Set down every entry again, exactly as it appears.

##### Input data #####

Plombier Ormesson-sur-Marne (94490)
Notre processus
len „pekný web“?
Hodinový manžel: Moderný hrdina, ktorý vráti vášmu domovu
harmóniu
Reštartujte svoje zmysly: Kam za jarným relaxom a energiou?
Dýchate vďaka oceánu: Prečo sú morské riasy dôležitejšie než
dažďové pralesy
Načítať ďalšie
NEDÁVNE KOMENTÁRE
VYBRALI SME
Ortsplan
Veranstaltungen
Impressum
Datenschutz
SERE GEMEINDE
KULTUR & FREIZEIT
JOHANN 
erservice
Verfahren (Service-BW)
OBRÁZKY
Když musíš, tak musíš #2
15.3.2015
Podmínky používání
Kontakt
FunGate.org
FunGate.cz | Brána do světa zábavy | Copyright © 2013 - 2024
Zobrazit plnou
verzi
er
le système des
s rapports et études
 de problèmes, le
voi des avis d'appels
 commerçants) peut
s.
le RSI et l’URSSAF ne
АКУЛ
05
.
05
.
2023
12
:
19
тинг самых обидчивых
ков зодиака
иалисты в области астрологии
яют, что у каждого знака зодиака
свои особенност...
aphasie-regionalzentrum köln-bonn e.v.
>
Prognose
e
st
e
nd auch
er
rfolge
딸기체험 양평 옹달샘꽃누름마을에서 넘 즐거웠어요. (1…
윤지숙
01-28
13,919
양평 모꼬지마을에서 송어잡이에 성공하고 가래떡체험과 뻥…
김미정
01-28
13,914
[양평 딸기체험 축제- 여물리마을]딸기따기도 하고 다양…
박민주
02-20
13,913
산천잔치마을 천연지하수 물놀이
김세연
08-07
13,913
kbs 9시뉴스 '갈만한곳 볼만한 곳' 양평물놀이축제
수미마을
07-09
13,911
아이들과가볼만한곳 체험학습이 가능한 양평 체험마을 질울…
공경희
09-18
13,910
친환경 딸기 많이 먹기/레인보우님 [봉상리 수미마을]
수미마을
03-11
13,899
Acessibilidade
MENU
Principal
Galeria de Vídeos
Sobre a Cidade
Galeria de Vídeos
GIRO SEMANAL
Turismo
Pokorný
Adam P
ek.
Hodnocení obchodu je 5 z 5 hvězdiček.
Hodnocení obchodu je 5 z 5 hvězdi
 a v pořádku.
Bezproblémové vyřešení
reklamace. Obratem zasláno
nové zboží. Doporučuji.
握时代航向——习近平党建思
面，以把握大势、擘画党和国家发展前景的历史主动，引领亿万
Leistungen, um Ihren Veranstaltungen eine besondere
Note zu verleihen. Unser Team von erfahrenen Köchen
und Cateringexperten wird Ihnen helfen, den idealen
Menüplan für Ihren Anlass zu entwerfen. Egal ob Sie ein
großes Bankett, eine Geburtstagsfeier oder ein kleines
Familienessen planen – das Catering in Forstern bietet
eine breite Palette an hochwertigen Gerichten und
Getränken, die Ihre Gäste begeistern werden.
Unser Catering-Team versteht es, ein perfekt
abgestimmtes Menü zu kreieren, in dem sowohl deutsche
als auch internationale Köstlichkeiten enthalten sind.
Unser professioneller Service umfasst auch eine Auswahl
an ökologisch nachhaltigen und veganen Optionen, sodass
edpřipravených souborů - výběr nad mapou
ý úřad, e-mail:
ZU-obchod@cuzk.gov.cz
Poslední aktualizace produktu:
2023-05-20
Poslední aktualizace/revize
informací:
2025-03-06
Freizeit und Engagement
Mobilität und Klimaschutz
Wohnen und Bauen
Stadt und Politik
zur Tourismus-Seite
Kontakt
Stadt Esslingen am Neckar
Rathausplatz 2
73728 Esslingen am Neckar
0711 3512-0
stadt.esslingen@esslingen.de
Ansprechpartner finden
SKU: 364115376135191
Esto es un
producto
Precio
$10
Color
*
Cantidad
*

#####

## Expected answer
Plombier Ormesson-sur-Marne (94490)
Notre processus
len „pekný web“?
Hodinový manžel: Moderný hrdina, ktorý vráti vášmu domovu
harmóniu
Reštartujte svoje zmysly: Kam za jarným relaxom a energiou?
Dýchate vďaka oceánu: Prečo sú morské riasy dôležitejšie než
dažďové pralesy
Načítať ďalšie
NEDÁVNE KOMENTÁRE
VYBRALI SME
Ortsplan
Veranstaltungen
Impressum
Datenschutz
SERE GEMEINDE
KULTUR & FREIZEIT
JOHANN 
erservice
Verfahren (Service-BW)
OBRÁZKY
Když musíš, tak musíš #2
15.3.2015
Podmínky používání
Kontakt
FunGate.org
FunGate.cz | Brána do světa zábavy | Copyright © 2013 - 2024
Zobrazit plnou
verzi
er
le système des
s rapports et études
 de problèmes, le
voi des avis d'appels
 commerçants) peut
s.
le RSI et l’URSSAF ne
АКУЛ
05
.
05
.
2023
12
:
19
тинг самых обидчивых
ков зодиака
иалисты в области астрологии
яют, что у каждого знака зодиака
свои особенност...
aphasie-regionalzentrum köln-bonn e.v.
>
Prognose
e
st
e
nd auch
er
rfolge
딸기체험 양평 옹달샘꽃누름마을에서 넘 즐거웠어요. (1…
윤지숙
01-28
13,919
양평 모꼬지마을에서 송어잡이에 성공하고 가래떡체험과 뻥…
김미정
01-28
13,914
[양평 딸기체험 축제- 여물리마을]딸기따기도 하고 다양…
박민주
02-20
13,913
산천잔치마을 천연지하수 물놀이
김세연
08-07
13,913
kbs 9시뉴스 '갈만한곳 볼만한 곳' 양평물놀이축제
수미마을
07-09
13,911
아이들과가볼만한곳 체험학습이 가능한 양평 체험마을 질울…
공경희
09-18
13,910
친환경 딸기 많이 먹기/레인보우님 [봉상리 수미마을]
수미마을
03-11
13,899
Acessibilidade
MENU
Principal
Galeria de Vídeos
Sobre a Cidade
Galeria de Vídeos
GIRO SEMANAL
Turismo
Pokorný
Adam P
ek.
Hodnocení obchodu je 5 z 5 hvězdiček.
Hodnocení obchodu je 5 z 5 hvězdi
 a v pořádku.
Bezproblémové vyřešení
reklamace. Obratem zasláno
nové zboží. Doporučuji.
握时代航向——习近平党建思
面，以把握大势、擘画党和国家发展前景的历史主动，引领亿万
Leistungen, um Ihren Veranstaltungen eine besondere
Note zu verleihen. Unser Team von erfahrenen Köchen
und Cateringexperten wird Ihnen helfen, den idealen
Menüplan für Ihren Anlass zu entwerfen. Egal ob Sie ein
großes Bankett, eine Geburtstagsfeier oder ein kleines
Familienessen planen – das Catering in Forstern bietet
eine breite Palette an hochwertigen Gerichten und
Getränken, die Ihre Gäste begeistern werden.
Unser Catering-Team versteht es, ein perfekt
abgestimmtes Menü zu kreieren, in dem sowohl deutsche
als auch internationale Köstlichkeiten enthalten sind.
Unser professioneller Service umfasst auch eine Auswahl
an ökologisch nachhaltigen und veganen Optionen, sodass
edpřipravených souborů - výběr nad mapou
ý úřad, e-mail:
ZU-obchod@cuzk.gov.cz
Poslední aktualizace produktu:
2023-05-20
Poslední aktualizace/revize
informací:
2025-03-06
Freizeit und Engagement
Mobilität und Klimaschutz
Wohnen und Bauen
Stadt und Politik
zur Tourismus-Seite
Kontakt
Stadt Esslingen am Neckar
Rathausplatz 2
73728 Esslingen am Neckar
0711 3512-0
stadt.esslingen@esslingen.de
Ansprechpartner finden
SKU: 364115376135191
Esto es un
producto
Precio
$10
Color
*
Cantidad
*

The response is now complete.